A graduate symposium at Yale University, Oct 2, 2010

The graduate students of the Yale University Renaissance Studies program and affiliated departments are pleased to announce an upcoming graduate symposium, "Shakespeare and Renaissance Ethics," to be held at Yale University October 2, 2010.

Renaissance Studies at Yale is an interdisciplinary program involving graduate students of philosophy, history, art history, classics, Italian, French, Spanish, English, and comparative literature. In that spirit of collaboration, we encourage graduate student papers which address questions of ethics, honor, and virtuous behavior in the Renaissance broadly considered, even if they are only loosely connected with Shakespearean studies.

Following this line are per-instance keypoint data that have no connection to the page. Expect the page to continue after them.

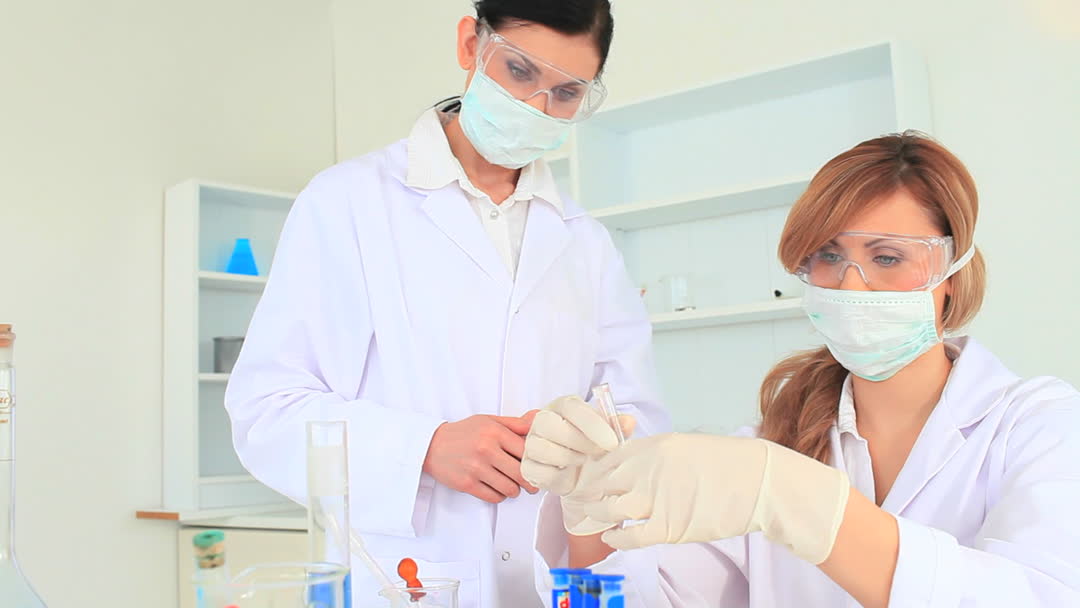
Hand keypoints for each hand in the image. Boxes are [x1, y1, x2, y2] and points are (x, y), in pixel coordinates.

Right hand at [423, 413, 539, 503]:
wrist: (432, 445)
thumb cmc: (464, 432)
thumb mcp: (489, 421)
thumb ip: (516, 423)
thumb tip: (538, 419)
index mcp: (495, 432)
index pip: (527, 451)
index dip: (537, 462)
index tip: (540, 467)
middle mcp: (486, 449)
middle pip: (521, 474)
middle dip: (531, 483)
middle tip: (533, 485)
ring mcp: (476, 468)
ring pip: (510, 489)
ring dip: (515, 490)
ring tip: (513, 485)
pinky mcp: (467, 484)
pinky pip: (494, 497)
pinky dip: (500, 496)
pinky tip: (497, 488)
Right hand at [521, 395, 634, 535]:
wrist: (584, 476)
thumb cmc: (594, 447)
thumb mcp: (609, 435)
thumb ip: (618, 427)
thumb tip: (628, 422)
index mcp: (563, 406)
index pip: (571, 408)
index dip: (593, 424)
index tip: (613, 442)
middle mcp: (542, 420)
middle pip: (550, 424)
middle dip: (580, 441)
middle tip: (599, 452)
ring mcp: (531, 443)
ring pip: (542, 448)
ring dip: (569, 458)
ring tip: (583, 460)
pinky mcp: (528, 466)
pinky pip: (539, 471)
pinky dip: (558, 476)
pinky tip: (569, 473)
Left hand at [585, 433, 850, 563]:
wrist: (760, 481)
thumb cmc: (726, 463)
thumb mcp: (684, 446)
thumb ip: (654, 456)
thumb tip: (629, 467)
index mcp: (653, 446)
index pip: (605, 458)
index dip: (591, 471)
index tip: (586, 481)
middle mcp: (648, 469)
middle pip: (600, 482)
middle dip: (587, 493)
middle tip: (582, 501)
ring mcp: (657, 498)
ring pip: (608, 508)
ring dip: (596, 515)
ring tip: (594, 519)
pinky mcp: (670, 526)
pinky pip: (629, 535)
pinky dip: (615, 538)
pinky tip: (611, 537)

The hope is that Shakespeare's works will serve in this case not as a sole focus, but instead as a case study and point of entry for more general discussions of the peculiarities of competing moral paradigms in the Renaissance.

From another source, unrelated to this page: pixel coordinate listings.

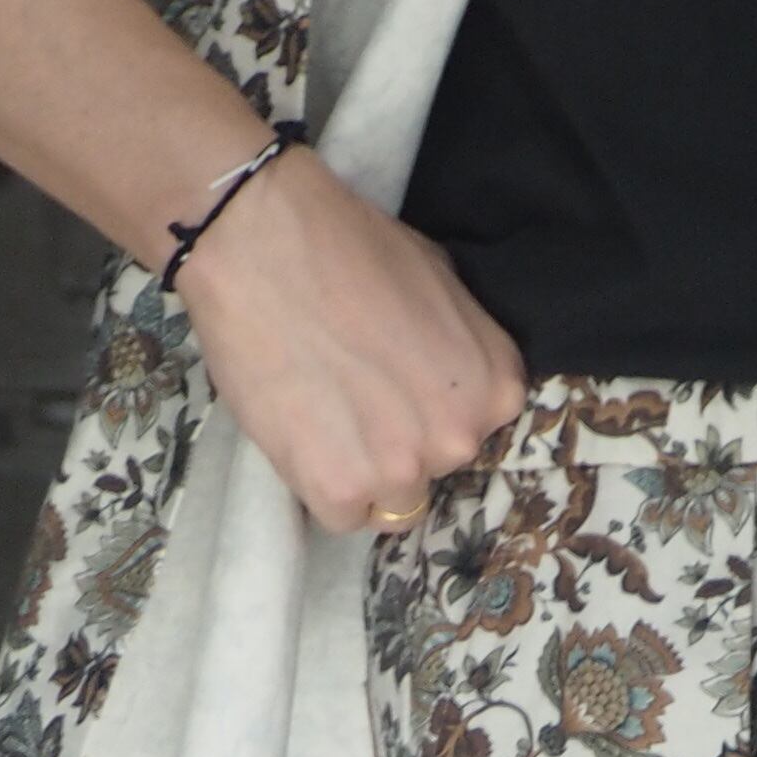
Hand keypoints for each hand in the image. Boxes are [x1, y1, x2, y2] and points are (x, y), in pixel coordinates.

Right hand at [177, 154, 526, 535]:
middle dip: (398, 443)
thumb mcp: (441, 281)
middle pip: (434, 470)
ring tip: (322, 411)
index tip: (395, 386)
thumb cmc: (349, 245)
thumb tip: (453, 380)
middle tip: (351, 392)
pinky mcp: (339, 491)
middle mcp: (459, 439)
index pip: (474, 433)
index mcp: (495, 390)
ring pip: (389, 500)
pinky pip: (340, 514)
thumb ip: (462, 348)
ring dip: (360, 470)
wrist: (261, 242)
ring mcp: (400, 471)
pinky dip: (318, 483)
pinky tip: (300, 429)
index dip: (429, 412)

Topics of special interest include:

- radical Protestantism
- Neostoicism
- Epicureanism
- Montaigne: sources, reception, influence, and imitators
- Machiavelli, Machiavellianism, and the stage Machiavel
- Romanitas
- the possibility of moral self-sufficiency
- Aristotelianism; post-medieval Scholasticism and its discontents
- divine grace and the human will; Augustinianism and Pelagianism
- crimes of passion; legal and philosophical problems of accountability
- conflicts between Christianity and classical ethics
- the moral role of honor
- virtue and the constraints of political obligation
- the influence of classical historians: Plutarch, Tacitus, Sallust, Livy
- the influence of classical literature: Seneca, Virgil, Ovid
- the ethics of rhetoric: Cicero, Ciceronianism, Seneca, Atticism
- Shakespeare's contemporaries: Jonson, Marlowe, Webster, Chapman

The symposium will feature plenary lectures by Gordon Braden, University of Virginia, on Shakespeare and classical ethics, John Cox, Hope College, on Shakespeare and Christian ethics, and Lars Engle, University of Tulsa, on Shakespeare and Montaigne.

Please send an abstract (approx. 300 words) for a 20-minute presentation to Patrick Gray, Committee Chair, by email to patrick.gray@yale.edu, subject line, "Shakespeare and Renaissance Ethics," by July 1, 2010. Proposals should include the title of the proposed paper, presenter's name, institutional affiliation, email address, mailing address, and telephone number.

This symposium is made possible by support from the Elizabethan Club of Yale University and the Dean's Fund at Yale for Student-Organized Symposia.